#### [WORK REQUEST]
Your answer is the lines below, exactly, from the one that contains "Left hand at" through the one that contains "middle mcp: (860, 869)", both included.

#### [Items from a dataset]
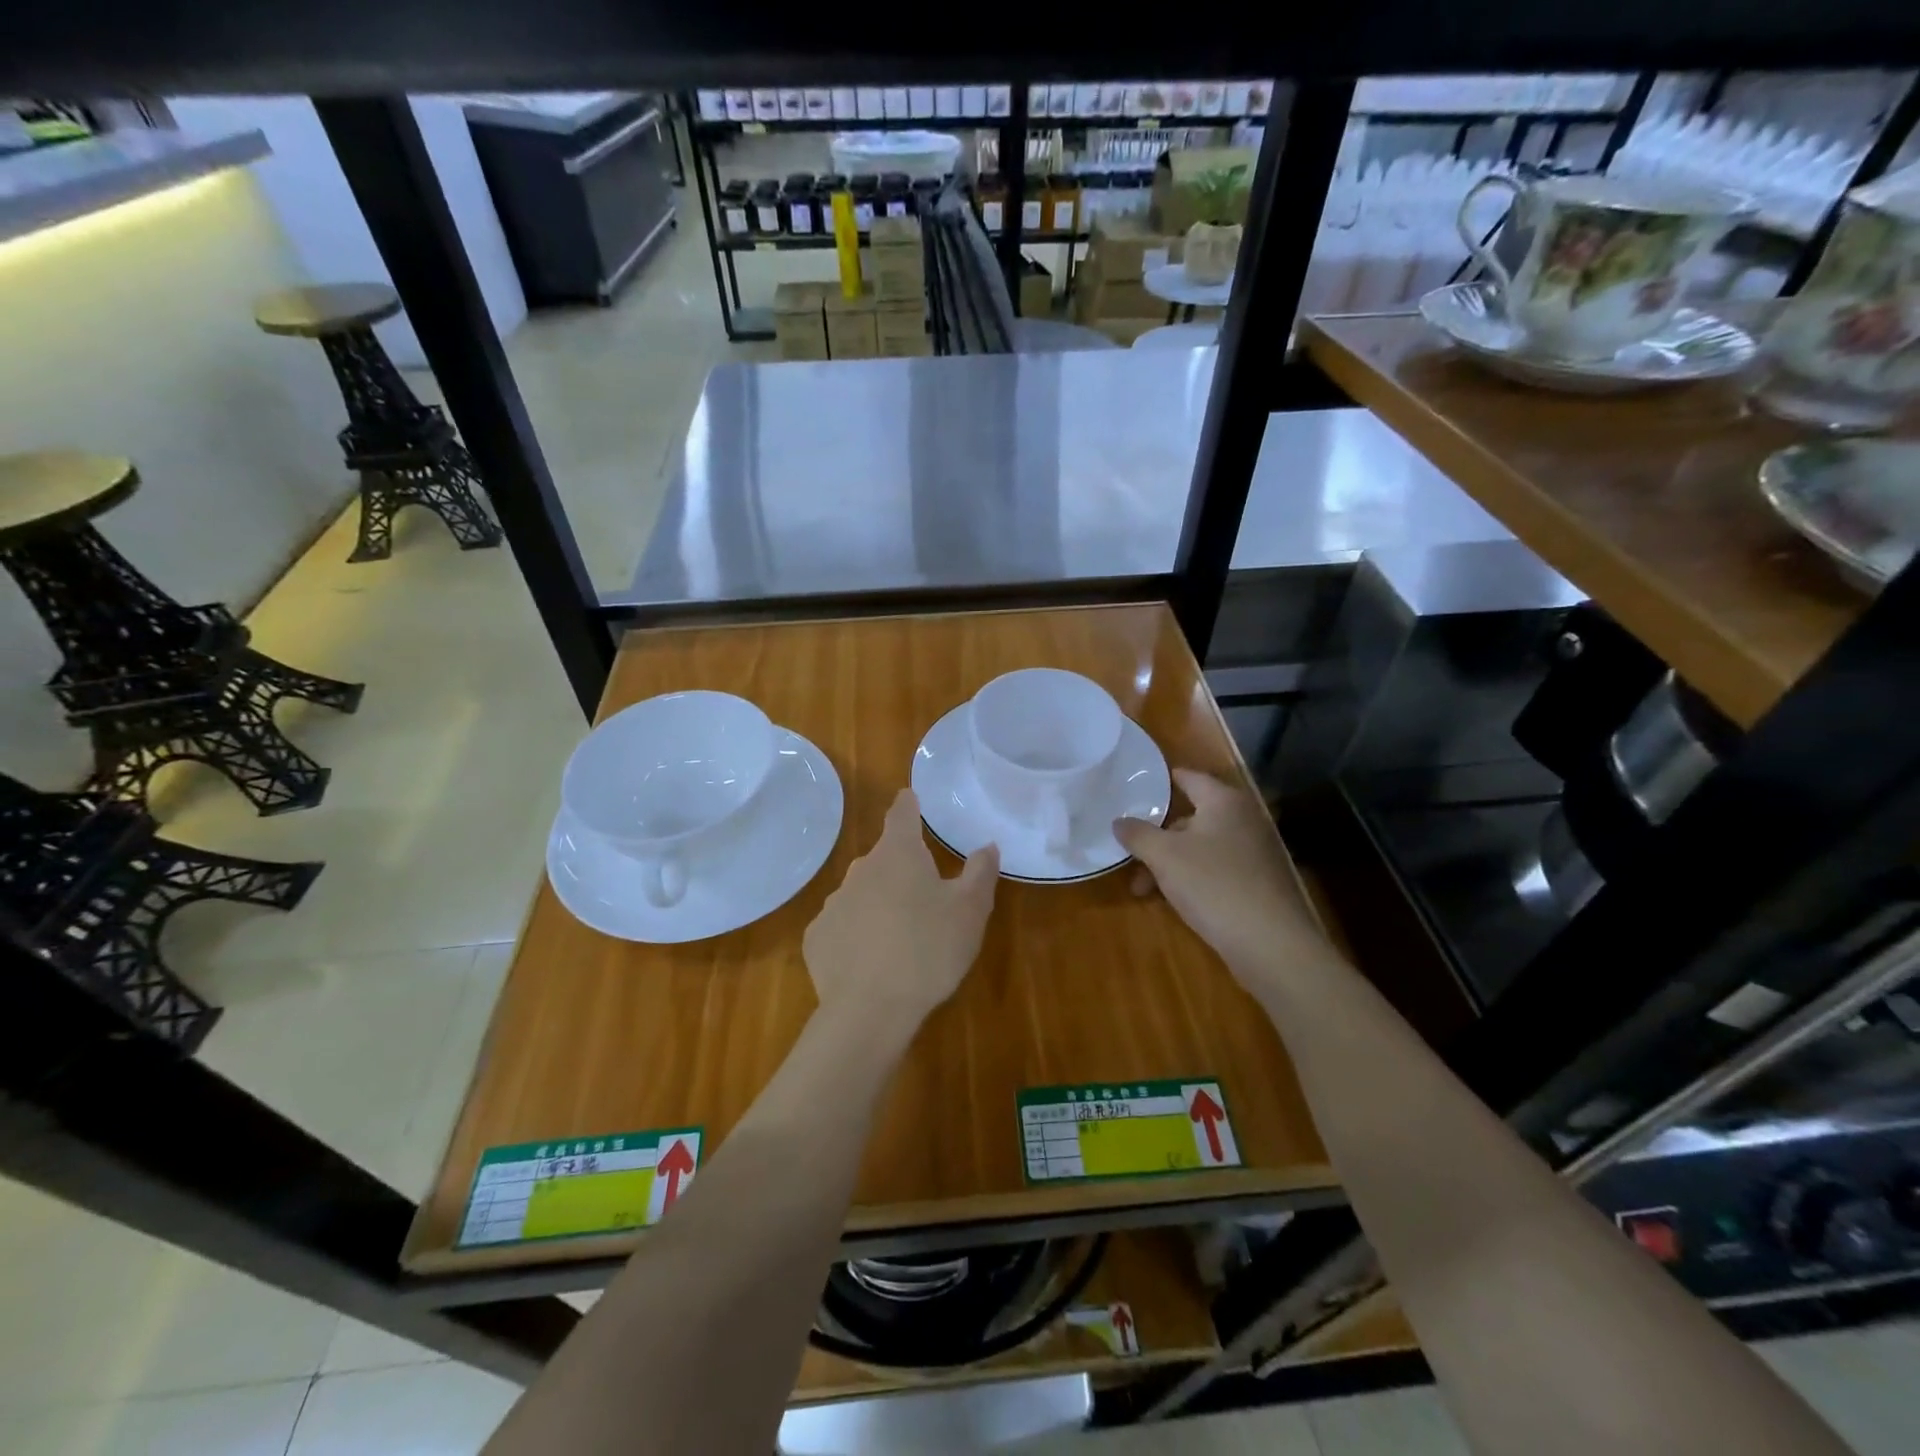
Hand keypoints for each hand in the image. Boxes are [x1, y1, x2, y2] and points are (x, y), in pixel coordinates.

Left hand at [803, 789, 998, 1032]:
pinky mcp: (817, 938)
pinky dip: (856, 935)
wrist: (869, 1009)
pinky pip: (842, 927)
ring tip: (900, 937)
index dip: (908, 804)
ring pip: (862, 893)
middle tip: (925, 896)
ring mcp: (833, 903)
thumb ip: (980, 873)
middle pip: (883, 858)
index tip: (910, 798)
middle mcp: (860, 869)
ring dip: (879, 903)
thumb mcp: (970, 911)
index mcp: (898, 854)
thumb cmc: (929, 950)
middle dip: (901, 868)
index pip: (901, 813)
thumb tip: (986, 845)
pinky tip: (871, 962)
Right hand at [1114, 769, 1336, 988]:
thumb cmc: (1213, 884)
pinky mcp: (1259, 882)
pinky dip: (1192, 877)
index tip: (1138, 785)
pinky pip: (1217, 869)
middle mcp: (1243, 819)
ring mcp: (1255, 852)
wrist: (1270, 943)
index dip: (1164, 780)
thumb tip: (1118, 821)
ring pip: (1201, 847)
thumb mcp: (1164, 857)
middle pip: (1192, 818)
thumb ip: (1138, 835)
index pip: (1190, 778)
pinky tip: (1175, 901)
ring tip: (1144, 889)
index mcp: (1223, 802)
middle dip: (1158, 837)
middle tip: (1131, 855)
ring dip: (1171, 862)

#### [COMPLETED EXERCISE]
Left hand at [803, 789, 998, 1032]:
pinky mcp: (817, 938)
pinky dip: (856, 935)
wrist: (869, 1009)
pinky pip: (842, 927)
ring tip: (900, 937)
index dip: (908, 804)
ring pip: (862, 893)
middle tip: (925, 896)
ring mcp: (833, 903)
thumb ip: (980, 873)
middle pip: (883, 858)
index tip: (910, 798)
middle mcp: (860, 869)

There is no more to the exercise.